Ansaldo intervient sur tous les continents pour installer des chaudières, entre autres choses. Ici, elle a sous-traité le travail à l’entreprise Emco qui explique que l’appel d’offres ne spécifiait pas qu’elle se devait d’embaucher de la main-d’œuvre locale. Et son représentant ajoute : "Pourquoi les ouvriers thaïlandais ? Tout simplement parce qu’ils possèdent la qualification professionnelle pour ce type de chantier (...) Les ouvriers thaïlandais sont des ouvriers fiables, dévoués, très professionnels. C’est une main-d’œuvre très peu onéreuse. On ne va tout de même pas aller chercher des soudeurs à Monaco ! Comme toute entreprise nous avons des critères de rentabilité". On ne peut être plus clair... et plus cynique !

Après l’annonce de l’embauche des ouvriers thaïlandais, nombre d’interventions ont eu lieu de la part des responsables de la Direction du travail et de l’emploi (DDTE) ou du préfet de région, des gens bien informés du dossier. Ce sont en fait tous ces responsables qui donnent leur aval à de tels appels d’offres et qui ensuite, lorsque le scandale est mis sur la place publique, font mine de s’indigner devant de telles pratiques salariales.

La DDTE et la préfecture ont finalement déclaré qu’il n’était pas question de payer les ouvriers thaïlandais à 200 euros par mois et que, comme le stipule un article du Code du travail : "Tout salarié étranger exerçant sur le sol français bénéficie des dispositions législatives en vigueur." Et d’ajouter que ces ouvriers ne pourraient donc pas être payés en dessous du smic.
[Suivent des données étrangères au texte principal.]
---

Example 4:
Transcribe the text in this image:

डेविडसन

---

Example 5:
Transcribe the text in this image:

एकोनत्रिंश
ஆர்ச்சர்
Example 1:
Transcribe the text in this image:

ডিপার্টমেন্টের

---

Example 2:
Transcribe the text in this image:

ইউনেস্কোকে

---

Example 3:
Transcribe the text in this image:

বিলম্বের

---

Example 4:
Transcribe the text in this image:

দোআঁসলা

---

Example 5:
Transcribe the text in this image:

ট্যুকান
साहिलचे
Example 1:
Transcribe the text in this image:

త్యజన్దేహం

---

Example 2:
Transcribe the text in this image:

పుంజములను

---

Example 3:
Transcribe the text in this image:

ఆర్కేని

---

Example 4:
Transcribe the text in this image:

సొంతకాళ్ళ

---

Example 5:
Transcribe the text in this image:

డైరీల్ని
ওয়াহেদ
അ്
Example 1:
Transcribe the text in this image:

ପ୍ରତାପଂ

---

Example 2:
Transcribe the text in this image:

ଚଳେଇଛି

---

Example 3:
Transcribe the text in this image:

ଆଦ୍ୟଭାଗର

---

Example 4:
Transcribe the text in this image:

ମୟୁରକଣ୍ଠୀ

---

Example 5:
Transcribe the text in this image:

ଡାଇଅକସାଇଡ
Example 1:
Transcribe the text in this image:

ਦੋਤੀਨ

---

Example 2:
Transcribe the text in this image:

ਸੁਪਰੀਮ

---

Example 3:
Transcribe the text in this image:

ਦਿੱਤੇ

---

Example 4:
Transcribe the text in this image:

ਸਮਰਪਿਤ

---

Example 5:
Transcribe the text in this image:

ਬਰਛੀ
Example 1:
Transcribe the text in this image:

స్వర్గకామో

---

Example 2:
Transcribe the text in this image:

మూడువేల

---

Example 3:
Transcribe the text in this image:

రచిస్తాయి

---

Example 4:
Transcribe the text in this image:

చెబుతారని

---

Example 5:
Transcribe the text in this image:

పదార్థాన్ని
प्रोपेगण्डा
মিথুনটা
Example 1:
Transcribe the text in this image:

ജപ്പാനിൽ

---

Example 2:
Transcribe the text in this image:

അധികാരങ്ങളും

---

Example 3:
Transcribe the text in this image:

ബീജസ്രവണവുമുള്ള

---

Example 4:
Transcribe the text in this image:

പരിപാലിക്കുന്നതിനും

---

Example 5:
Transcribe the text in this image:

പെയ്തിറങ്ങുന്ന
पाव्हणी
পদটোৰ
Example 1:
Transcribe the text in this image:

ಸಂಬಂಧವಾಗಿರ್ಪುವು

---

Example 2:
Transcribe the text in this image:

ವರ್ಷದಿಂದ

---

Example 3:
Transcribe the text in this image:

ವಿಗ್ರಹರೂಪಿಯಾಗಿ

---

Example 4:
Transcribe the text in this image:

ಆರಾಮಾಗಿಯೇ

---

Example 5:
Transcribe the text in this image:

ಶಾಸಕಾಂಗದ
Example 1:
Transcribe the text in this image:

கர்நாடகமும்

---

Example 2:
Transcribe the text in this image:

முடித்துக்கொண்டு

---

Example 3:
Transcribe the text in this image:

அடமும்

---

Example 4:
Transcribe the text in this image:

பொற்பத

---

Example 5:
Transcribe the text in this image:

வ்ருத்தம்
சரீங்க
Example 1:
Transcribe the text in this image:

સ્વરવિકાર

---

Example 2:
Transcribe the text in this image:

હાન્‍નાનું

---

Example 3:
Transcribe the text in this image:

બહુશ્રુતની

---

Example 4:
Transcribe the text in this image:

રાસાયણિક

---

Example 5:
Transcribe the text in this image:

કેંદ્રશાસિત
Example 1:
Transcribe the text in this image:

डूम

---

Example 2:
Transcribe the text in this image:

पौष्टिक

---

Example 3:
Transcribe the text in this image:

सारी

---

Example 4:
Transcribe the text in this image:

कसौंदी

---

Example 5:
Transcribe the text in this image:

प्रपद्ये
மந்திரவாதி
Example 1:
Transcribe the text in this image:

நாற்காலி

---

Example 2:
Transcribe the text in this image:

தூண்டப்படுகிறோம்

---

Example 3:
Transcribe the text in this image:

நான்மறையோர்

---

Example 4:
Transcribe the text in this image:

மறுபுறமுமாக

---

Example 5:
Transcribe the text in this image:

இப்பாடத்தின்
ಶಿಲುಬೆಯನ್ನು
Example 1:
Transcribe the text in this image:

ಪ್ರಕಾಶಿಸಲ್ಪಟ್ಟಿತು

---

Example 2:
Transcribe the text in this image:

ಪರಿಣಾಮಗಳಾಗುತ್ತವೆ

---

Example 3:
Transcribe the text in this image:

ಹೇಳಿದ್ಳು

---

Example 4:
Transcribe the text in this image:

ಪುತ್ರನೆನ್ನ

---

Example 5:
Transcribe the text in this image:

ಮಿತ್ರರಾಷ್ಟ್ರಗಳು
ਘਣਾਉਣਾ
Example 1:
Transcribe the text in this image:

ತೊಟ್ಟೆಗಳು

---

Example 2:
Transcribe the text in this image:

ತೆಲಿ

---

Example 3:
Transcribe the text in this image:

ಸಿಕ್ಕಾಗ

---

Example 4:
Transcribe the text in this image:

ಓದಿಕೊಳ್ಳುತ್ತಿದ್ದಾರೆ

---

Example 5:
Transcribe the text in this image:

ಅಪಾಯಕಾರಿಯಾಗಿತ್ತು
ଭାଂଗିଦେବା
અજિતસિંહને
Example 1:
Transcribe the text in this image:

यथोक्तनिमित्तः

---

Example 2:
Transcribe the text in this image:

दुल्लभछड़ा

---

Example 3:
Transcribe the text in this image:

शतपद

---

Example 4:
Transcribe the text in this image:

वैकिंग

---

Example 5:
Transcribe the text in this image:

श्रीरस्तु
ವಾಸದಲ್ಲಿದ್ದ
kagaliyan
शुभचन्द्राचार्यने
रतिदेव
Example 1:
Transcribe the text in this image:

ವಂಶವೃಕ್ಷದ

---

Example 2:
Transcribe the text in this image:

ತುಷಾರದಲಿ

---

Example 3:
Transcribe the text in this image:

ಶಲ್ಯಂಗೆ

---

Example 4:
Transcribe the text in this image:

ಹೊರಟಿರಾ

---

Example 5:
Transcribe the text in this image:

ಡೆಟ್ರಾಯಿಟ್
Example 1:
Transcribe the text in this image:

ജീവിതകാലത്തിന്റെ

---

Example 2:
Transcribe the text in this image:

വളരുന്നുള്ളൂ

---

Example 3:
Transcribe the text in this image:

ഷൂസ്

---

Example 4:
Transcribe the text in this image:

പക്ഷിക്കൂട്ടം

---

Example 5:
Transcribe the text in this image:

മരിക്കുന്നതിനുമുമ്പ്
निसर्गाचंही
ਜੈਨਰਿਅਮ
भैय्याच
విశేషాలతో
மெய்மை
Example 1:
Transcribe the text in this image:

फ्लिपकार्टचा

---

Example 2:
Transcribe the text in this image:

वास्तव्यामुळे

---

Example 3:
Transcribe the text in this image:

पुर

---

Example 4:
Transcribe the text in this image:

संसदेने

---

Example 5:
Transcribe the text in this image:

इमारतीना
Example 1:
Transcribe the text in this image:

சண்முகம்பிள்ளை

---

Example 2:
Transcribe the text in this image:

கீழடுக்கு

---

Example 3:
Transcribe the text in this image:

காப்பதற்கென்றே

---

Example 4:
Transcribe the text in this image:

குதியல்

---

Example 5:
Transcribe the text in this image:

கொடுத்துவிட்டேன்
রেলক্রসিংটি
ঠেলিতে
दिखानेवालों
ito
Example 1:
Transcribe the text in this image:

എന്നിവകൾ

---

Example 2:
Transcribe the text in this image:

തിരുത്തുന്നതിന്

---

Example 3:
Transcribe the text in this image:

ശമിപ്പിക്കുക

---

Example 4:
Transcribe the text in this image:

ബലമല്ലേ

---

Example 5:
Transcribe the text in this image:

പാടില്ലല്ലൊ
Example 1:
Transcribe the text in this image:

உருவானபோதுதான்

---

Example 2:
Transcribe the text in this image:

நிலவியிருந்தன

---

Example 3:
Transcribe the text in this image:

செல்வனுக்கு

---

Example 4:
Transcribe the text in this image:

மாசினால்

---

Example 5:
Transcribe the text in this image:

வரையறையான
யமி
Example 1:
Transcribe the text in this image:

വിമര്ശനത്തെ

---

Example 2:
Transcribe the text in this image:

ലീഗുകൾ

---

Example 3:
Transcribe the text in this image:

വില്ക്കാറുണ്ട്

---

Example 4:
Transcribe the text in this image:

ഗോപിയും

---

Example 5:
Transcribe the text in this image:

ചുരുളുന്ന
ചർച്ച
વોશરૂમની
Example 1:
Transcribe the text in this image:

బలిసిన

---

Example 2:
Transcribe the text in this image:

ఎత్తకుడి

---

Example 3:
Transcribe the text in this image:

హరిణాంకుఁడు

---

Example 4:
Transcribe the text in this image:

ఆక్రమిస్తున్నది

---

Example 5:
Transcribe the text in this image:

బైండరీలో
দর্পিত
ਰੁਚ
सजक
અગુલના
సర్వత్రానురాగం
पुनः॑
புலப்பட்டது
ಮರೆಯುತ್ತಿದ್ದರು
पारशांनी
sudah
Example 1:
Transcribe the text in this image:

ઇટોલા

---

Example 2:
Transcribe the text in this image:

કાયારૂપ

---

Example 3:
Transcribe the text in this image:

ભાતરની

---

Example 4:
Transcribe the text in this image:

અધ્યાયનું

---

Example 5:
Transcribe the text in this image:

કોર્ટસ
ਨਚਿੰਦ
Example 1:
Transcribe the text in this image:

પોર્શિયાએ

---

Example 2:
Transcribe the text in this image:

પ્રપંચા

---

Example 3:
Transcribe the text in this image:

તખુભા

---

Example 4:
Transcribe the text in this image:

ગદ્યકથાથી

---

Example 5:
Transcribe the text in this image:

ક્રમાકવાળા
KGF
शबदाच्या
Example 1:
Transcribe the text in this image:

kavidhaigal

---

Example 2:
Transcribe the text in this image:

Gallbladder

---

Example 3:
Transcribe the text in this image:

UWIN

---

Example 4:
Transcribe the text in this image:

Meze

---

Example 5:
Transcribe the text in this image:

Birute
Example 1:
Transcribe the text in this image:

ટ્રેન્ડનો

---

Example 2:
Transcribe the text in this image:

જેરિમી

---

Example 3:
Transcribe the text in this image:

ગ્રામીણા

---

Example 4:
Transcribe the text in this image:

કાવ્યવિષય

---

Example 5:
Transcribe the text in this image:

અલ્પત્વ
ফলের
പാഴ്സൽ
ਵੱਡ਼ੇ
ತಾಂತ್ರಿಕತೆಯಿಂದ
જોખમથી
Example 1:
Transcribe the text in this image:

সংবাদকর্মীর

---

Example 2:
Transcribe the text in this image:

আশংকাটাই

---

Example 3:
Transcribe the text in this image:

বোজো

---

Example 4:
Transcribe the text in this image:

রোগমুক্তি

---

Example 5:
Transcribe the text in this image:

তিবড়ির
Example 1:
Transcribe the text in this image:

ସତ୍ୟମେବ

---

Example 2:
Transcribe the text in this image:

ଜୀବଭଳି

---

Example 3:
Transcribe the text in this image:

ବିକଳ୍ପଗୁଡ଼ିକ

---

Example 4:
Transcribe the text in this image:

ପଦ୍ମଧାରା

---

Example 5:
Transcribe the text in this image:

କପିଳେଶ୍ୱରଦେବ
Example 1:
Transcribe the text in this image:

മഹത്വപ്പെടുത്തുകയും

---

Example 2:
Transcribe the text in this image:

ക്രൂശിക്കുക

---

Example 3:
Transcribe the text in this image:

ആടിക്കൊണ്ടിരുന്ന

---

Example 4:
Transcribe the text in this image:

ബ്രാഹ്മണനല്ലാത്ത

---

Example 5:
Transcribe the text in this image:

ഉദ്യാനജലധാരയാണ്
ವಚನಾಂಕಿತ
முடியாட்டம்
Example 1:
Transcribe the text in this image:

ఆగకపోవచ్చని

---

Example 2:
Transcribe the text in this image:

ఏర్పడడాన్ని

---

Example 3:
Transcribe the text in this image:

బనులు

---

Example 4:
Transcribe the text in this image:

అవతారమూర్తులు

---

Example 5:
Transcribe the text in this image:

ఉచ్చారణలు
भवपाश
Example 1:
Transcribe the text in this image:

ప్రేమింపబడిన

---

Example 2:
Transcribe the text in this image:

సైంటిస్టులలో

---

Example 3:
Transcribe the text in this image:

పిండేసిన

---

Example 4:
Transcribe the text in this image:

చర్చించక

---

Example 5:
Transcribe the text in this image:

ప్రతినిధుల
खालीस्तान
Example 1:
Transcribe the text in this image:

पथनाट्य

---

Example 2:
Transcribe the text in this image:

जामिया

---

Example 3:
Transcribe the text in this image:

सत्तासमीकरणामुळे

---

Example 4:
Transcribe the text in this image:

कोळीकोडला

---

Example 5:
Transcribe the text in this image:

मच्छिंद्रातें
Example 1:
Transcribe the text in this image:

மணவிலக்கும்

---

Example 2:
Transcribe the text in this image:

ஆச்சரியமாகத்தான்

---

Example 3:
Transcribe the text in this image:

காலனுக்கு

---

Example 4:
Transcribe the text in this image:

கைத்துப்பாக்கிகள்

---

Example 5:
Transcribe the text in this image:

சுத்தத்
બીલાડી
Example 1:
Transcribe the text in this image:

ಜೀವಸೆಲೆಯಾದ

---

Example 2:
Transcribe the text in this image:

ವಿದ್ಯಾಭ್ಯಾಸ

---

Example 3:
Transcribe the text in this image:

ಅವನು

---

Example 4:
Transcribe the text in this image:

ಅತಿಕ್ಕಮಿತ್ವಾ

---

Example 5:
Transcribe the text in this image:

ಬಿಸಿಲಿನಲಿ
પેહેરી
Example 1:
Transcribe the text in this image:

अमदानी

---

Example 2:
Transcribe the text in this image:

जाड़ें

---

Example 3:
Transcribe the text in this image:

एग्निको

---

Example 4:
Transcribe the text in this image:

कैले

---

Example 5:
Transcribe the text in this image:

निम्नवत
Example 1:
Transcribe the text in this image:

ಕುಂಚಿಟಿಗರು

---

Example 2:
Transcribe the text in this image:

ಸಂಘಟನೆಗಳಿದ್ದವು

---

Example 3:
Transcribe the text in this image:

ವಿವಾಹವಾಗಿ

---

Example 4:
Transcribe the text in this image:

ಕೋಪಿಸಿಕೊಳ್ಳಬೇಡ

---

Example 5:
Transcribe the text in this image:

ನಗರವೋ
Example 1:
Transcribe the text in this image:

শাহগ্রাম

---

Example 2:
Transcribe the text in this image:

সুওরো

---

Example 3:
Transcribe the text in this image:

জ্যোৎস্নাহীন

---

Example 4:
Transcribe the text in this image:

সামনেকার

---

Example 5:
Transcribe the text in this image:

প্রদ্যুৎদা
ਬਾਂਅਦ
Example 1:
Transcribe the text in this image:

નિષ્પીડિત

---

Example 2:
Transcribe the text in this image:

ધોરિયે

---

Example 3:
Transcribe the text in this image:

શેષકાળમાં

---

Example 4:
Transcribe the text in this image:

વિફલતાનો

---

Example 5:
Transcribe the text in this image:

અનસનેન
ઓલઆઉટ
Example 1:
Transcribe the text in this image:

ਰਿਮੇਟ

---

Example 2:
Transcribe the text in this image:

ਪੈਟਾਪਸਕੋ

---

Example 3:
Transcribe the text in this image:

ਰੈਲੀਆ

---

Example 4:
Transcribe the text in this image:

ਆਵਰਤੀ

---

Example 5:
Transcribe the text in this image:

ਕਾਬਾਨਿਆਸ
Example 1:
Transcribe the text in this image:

Mais de là à vouloir imposer quoi que ce soit à Emco et à Ansaldo, il y a un pas que tous ces hypocrites ne franchiront pas forcément, à moins d’y être aidés par une forte réprobation publique.

Il faut aussi noter la démagogie raciste de certains élus de droite du sud de l’île qui, pour donner l’impression qu’ils agissent dans cette affaire, auraient selon le Journal de l’île du 14 avril, demandé aux hôtels et pensions de la place "de fermer la porte de leurs établissements aux indésirables thaïlandais".

Les travailleurs de la Réunion ne peuvent se laisser abuser par tous ces individus. Ils doivent dénoncer les agissement de ces patrons ainsi que de tous ceux qui les soutiennent et les aident. Il doivent aussi dans le même temps, dénoncer l’exploitation forcenée des travailleurs thaïlandais, en exigeant et en contrôlant que leur soit bien payé le tarif salarial en vigueur.